I am currently working through an old textbook Practical Optimization by Gill, Murray and Wright (c 1982) who make some derivations which seem correct, but I am unable to duplicate. In the equations below $g$ and $p$ are both vectors. $g$ is the gradient from the current iterate of a optimization procedure and $p$ is the search direction we wish to solve for.
The authors inform the reader that the minimum (over $p$) of
$\Large\frac{g'p}{||p||}$ is $p=-g$.
Alternatively, we might form a different norm for $p$ by considering a symmetric positive definite matrix $C$ in which case the minimizer of
$\Large\frac{g'p}{(p'Cp)^{1/2}}$
is
$p=-C^{-1}g$.
I am having trouble deriving these statements.

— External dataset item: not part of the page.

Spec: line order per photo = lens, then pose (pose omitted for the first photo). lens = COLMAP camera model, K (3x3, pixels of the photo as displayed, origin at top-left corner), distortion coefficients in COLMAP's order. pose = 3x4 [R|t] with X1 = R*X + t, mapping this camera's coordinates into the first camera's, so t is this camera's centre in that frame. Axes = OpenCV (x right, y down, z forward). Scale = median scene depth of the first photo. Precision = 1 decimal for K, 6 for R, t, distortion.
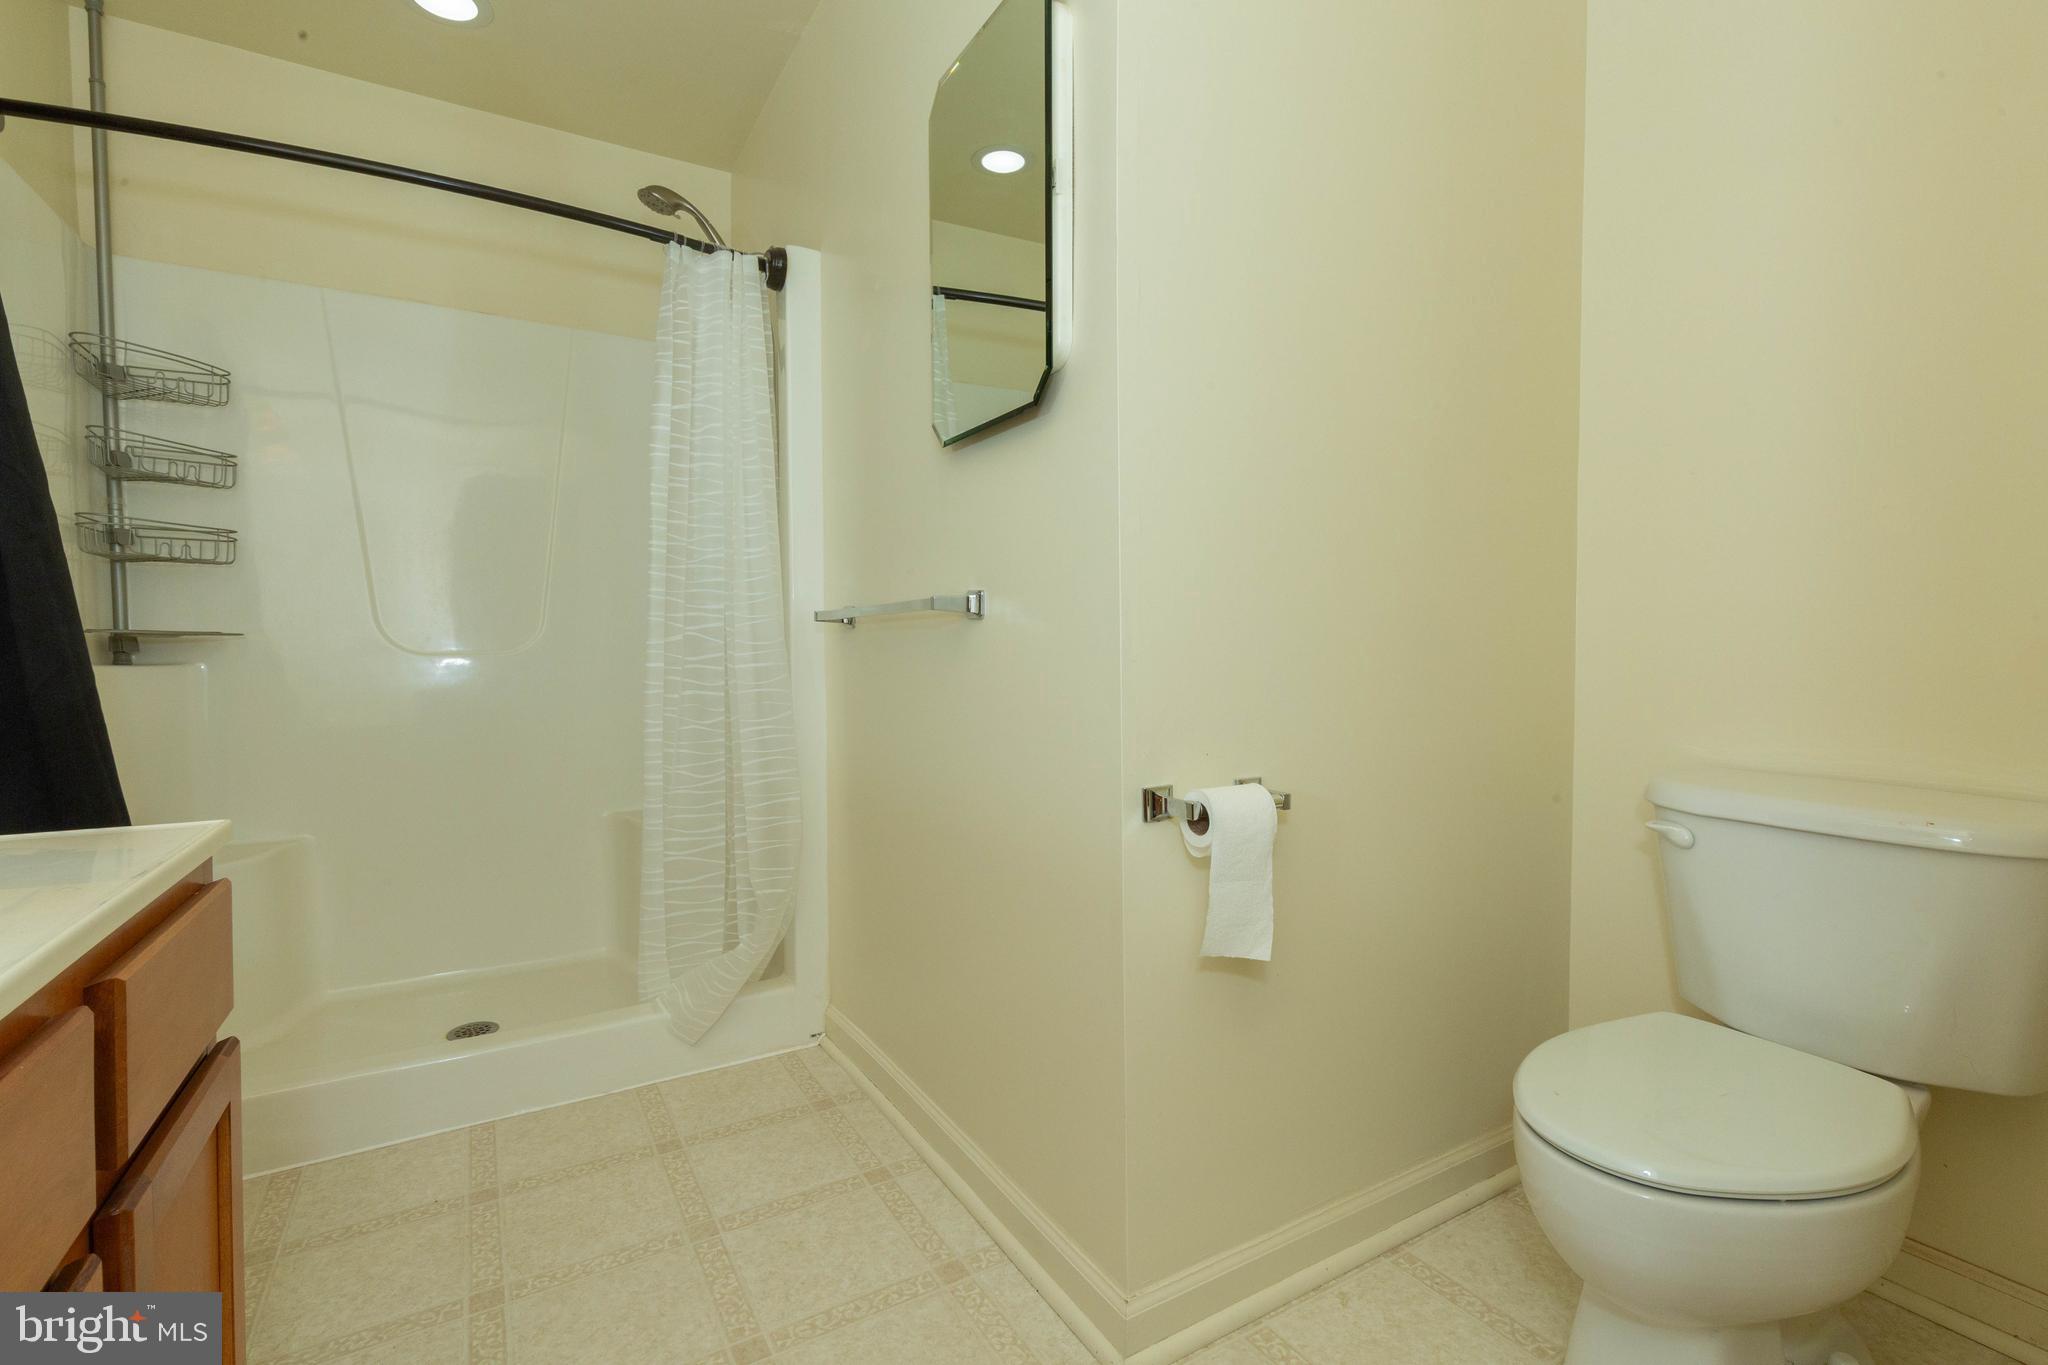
lens RADIAL K [[933.2, 0, 1031.6], [0, 933.2, 679.9], [0, 0, 1]] dist [0.004054, 0.000471]
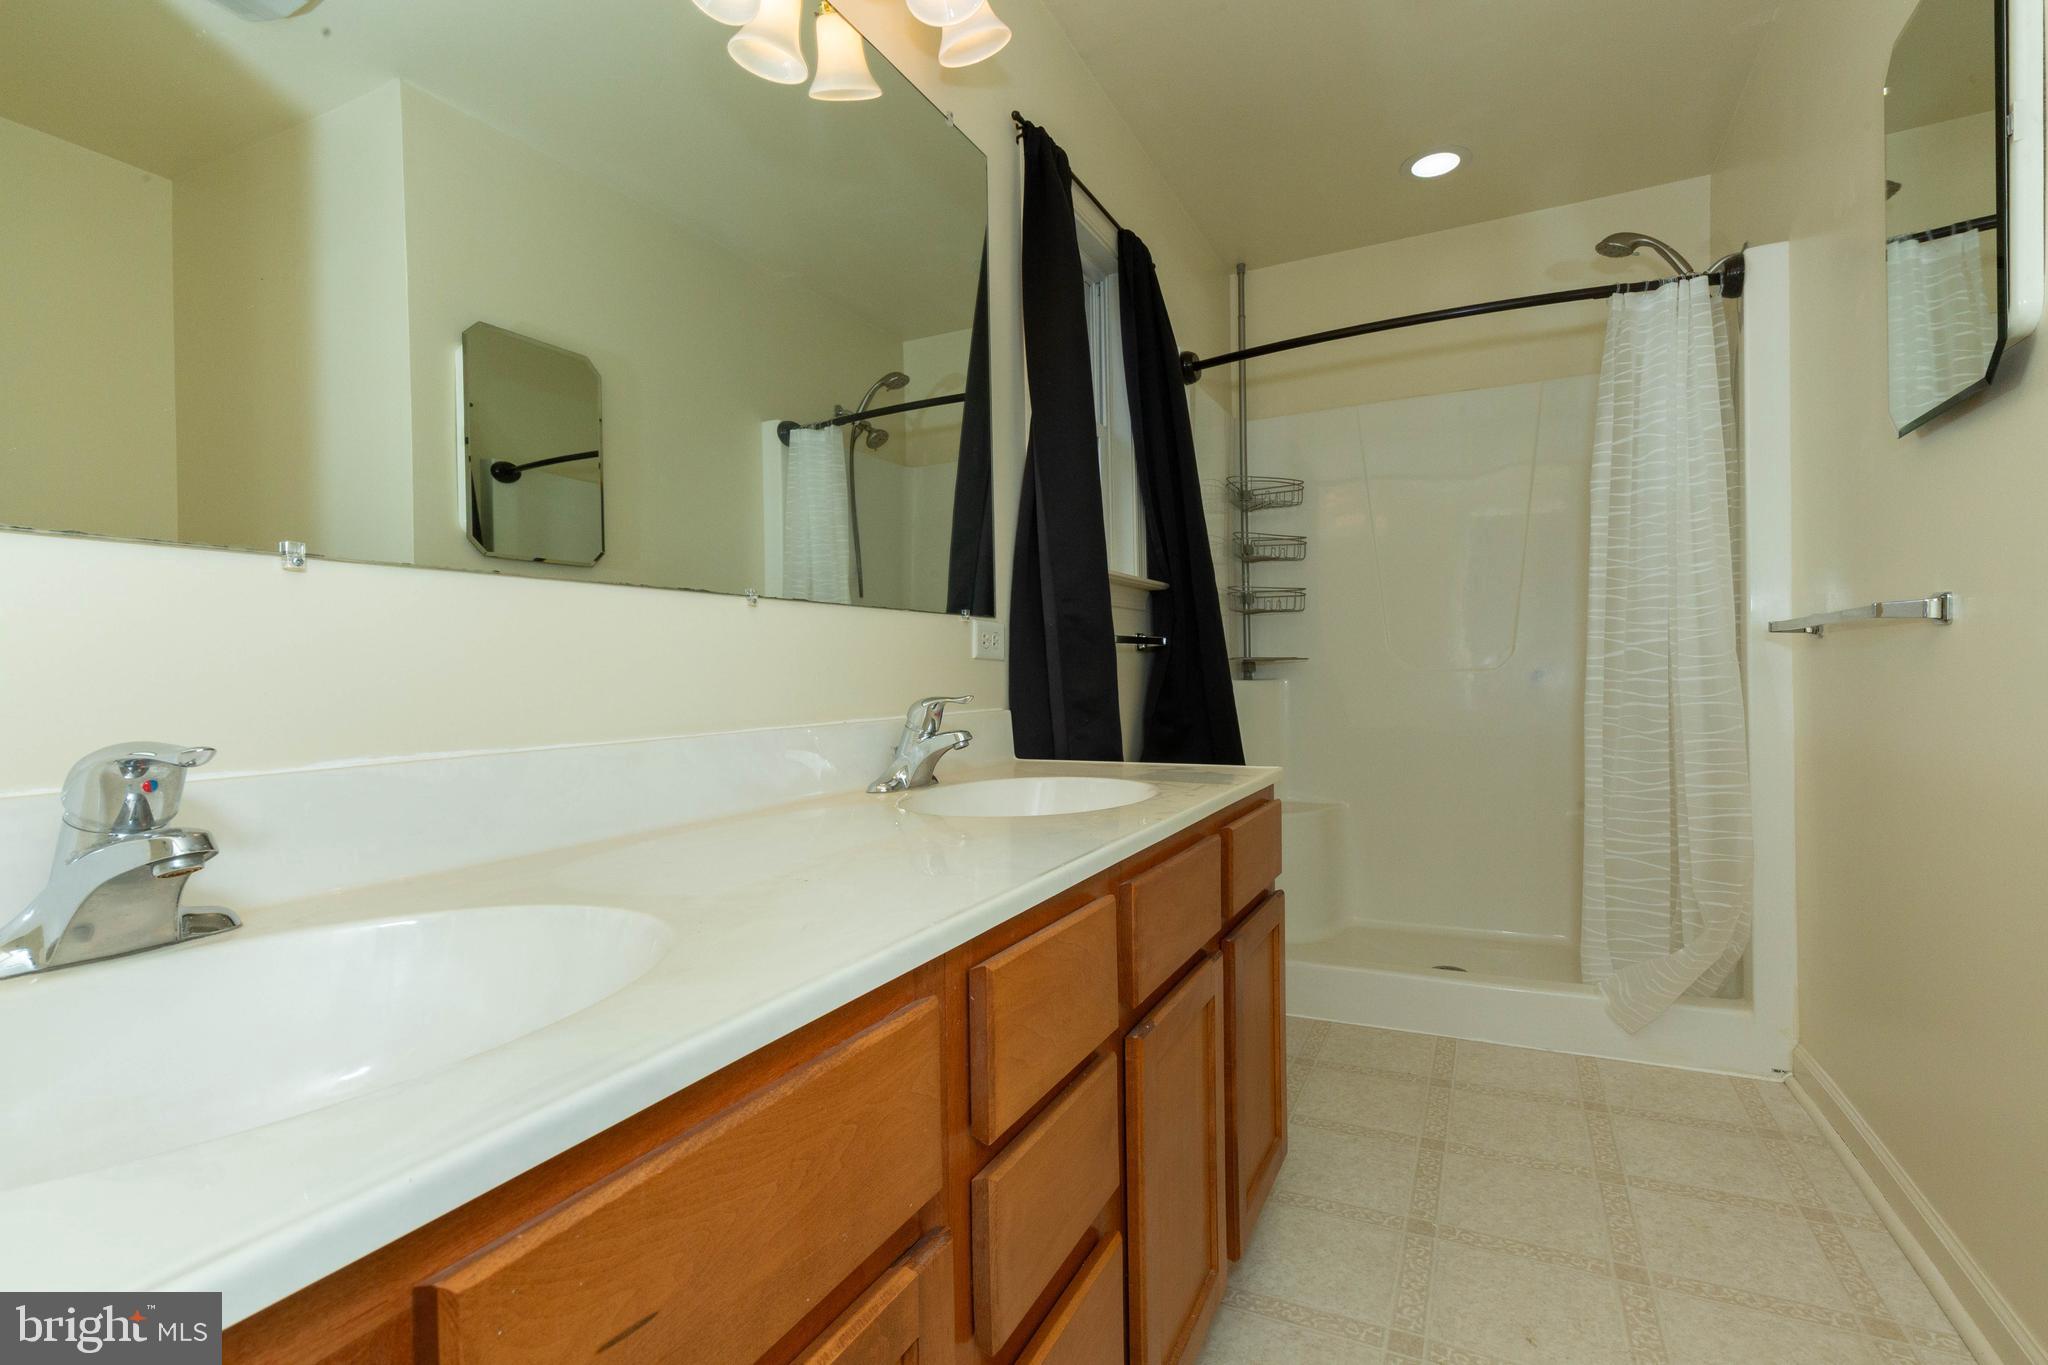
lens RADIAL K [[933.2, 0, 1031.6], [0, 933.2, 679.9], [0, 0, 1]] dist [0.004054, 0.000471]
pose [[0.533227, -0.001751, -0.845971, 0.175037], [-0.012882, 0.999865, -0.010189, 0.005629], [0.845874, 0.016331, 0.533132, -0.155026]]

My question is: Does it take more than a derivative and setting equal to zero to prove this? If so, how do I derive these formulas?
This question is similar to
Gradient descent with constraints
but not identical. This other question deals with solutions that are unit length, not necessarily step directions which are unit length.
Best Answer
This is a simple application of Cauchy-Schwarz.
$(g^Tp)^2 \leq \|g\|^2 \|p\|^2.$
So, $-\|g\| \leq \frac{g^T p}{\|p\|} \leq \|g\| $ and the lower bound is attained when $ p = -g $.
Similarly, $ (g^T p)^2 = \langle C^{-1/2}g , C^{1/2} p\rangle^2 \leq (g^T C^{-1} g) \times (p^T C p) $ and the lower bound is similarly attained.